Is Brookfield about to go big on batteries?
Brookfield Renewable has done two deals in the last seven days that suggest a greater focus on battery storage is coming. Last Friday...
- Brookfield has sold two wind portfolios to recycle capital
- The company currently has 2.7GW of storage, mostly hydro
- We expect solar-and-storage to feature in its upcoming deals
Brookfield Renewable has done two deals in the last seven days that suggest a greater focus on battery storage is coming.
Last Friday (16th April), Danish utility Ørsted revealed it was buying the Irish and UK onshore wind business of Brookfield Renewable for €571m. Based in Cork, Brookfield Renewable Ireland has 389MW of onshore wind operational or being built, as well as 149MW in advanced development and over 1GW in early development.
Then on Monday (19th April), US giant NextEra announced it was buying a 391MW Brookfield Renewable portfolio of four wind assets in US states California and New Hampshire, for $733m. Coming so soon after the deal in Ireland, this has prompted head-scratching about why Brookfield is selling.
So why is it? Simply, so it can buy.
Brookfield is looking to take advantage of high levels of investor demand for working wind farms by selling out now.
As Connor Teskey, CEO at Brookfield Renewable Partners, said in the firm’s fourth quarter earnings call in February: “We’re seeing offers from that increasing amount of renewables capital that far exceed the value that we believe the business has if we hold it within our own platform.”
It is then looking to reinvest in assets that offer higher returns, such as solar, which it has been targeting. For example, in December, Brookfield Renewable and institutional partners agreed to buy Exelon's US solar arm for $810m.
The acquired business has 360MW of solar assets in operation and more than 700MW in development, and the deal is due to conclude by the end of June.
We believe investing in solar will go hand-in-hand with deals for big batteries.
Battery potential
Batteries are currently a tiny part of the Brookfield Renewable portfolio.
The company has more than 19GW of operational renewable energy and storage in North America, Europe, India and China. This portfolio is made up of approximately 7.9GW of hydro; 4.7GW of wind; 2.7GW of storage; 2GW of solar; and 900MW distributed generation.
Almost all of those 2.7GW storage facilities are pumped hydro, made up of almost 2.1GW in Europe and the 600MW Jack Cockwell plant in the US.
By contrast, batteries are literally a footnote in the company’s 2020 annual report: a 10MW facility in North America. But we expect this to grow rapidly as the company seeks to scale up its 2GW solar portfolio.
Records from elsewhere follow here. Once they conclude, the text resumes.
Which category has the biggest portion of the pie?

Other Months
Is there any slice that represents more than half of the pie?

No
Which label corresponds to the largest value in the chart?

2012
Solar-and-storage are becoming a double act that are as popular in the US as burger and fries.
The statistics tell us that much.
In February, the US Energy Information Administration published its Annual Energy Outlook for 2021, where it forecast the proportion of renewables in the US electricity mix would grow from 21% in 2020 to 42% in 2050. It also predicted solar would grow from 16% of the US renewable electricity mix in 2020 to 47% in 2050, and said solar-and-battery projects are a vital arbitrage tool to match solar supply and demand.
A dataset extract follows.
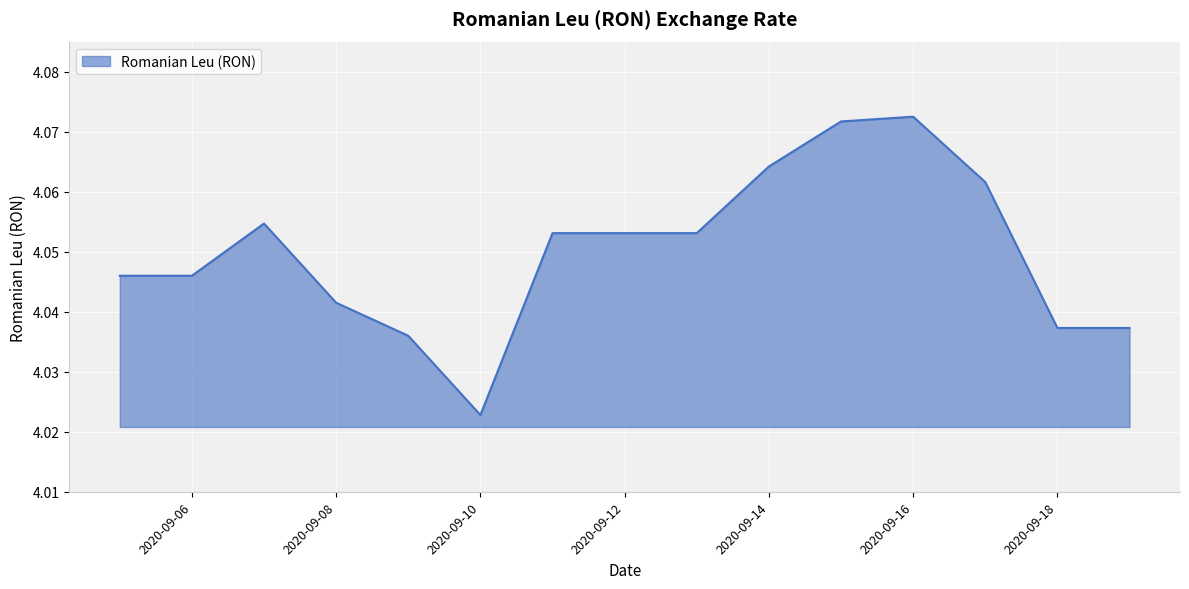

What is the average value?

4.1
The report highlighted the importance of standalone storage projects too.
This followed research from Lawrence Berkeley National Laboratory and the Electric Power Research Institute in 2020 that said 4.6GW of utility-scale renewable hybrid projects were online last year; 14.7GW were in immediate development pipelines; and 69GW more were in interconnection queues. Storage is increasingly seen as integral to helping smooth out intermittency caused by solar and wind farms.
This means hybrid solar-and-storage projects are on the rise, and we see no reason to suppose Brookfield will ignore this trend as it progresses with the development of its 23GW pipeline of renewables projects.
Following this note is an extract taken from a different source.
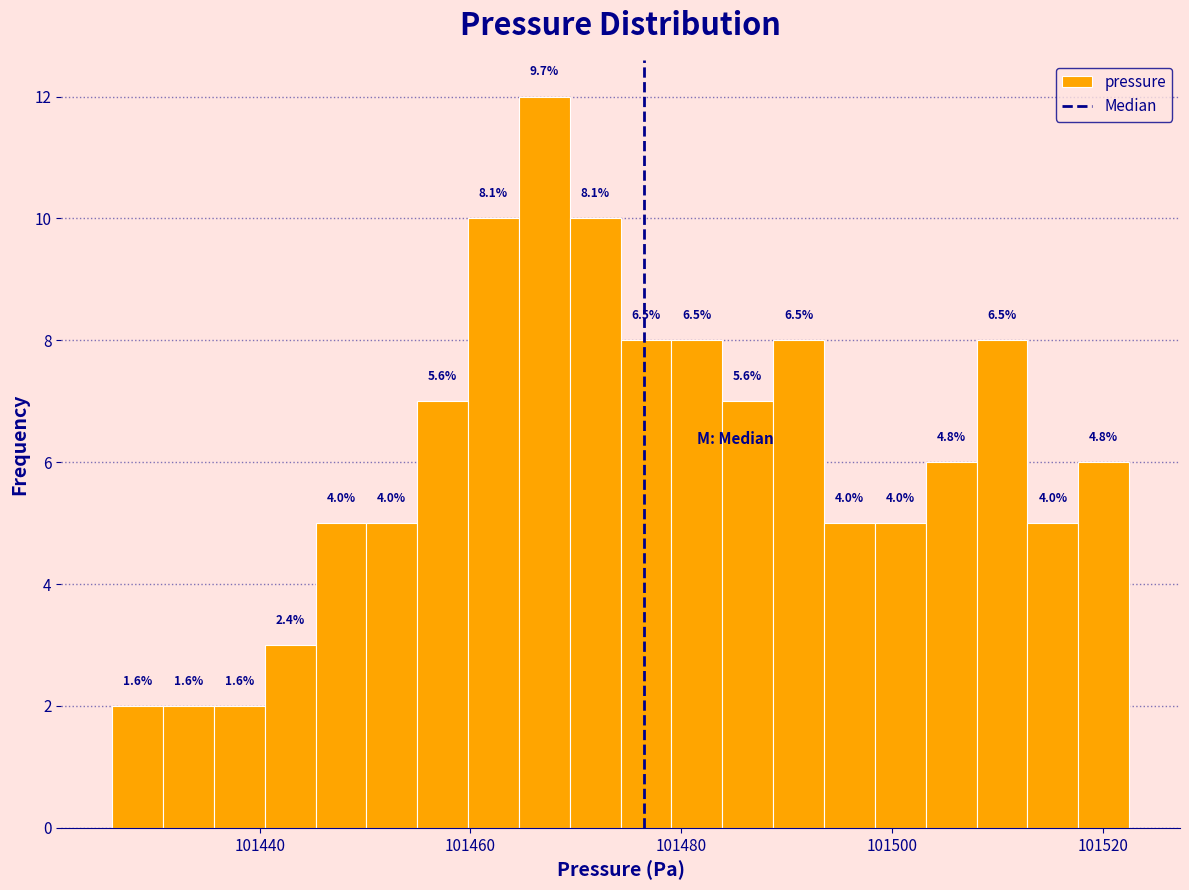

Read against the x-axis, roughly where is the centre of the tallest bar?

101468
Finally, a move into batteries tallies with the company’s previous statements.
In August 2017, the then-CEO of Brookfield Renewable, Sachin Shah, told an earnings call that the company saw investing in batteries as an R&D exercise, and a “more meaningful investment” was “still five years away, at least”.
We’re now three-and-a-half years on from that comment, and the battery market has been picking up momentum. Costs are falling and utility-scale batteries of a scale unthought of in 2017 are being commissioned.
We wouldn’t be surprised to see the company make big commitments to batteries before that notional five years ends in August 2022.
Freeing up the capital to do so is an important step.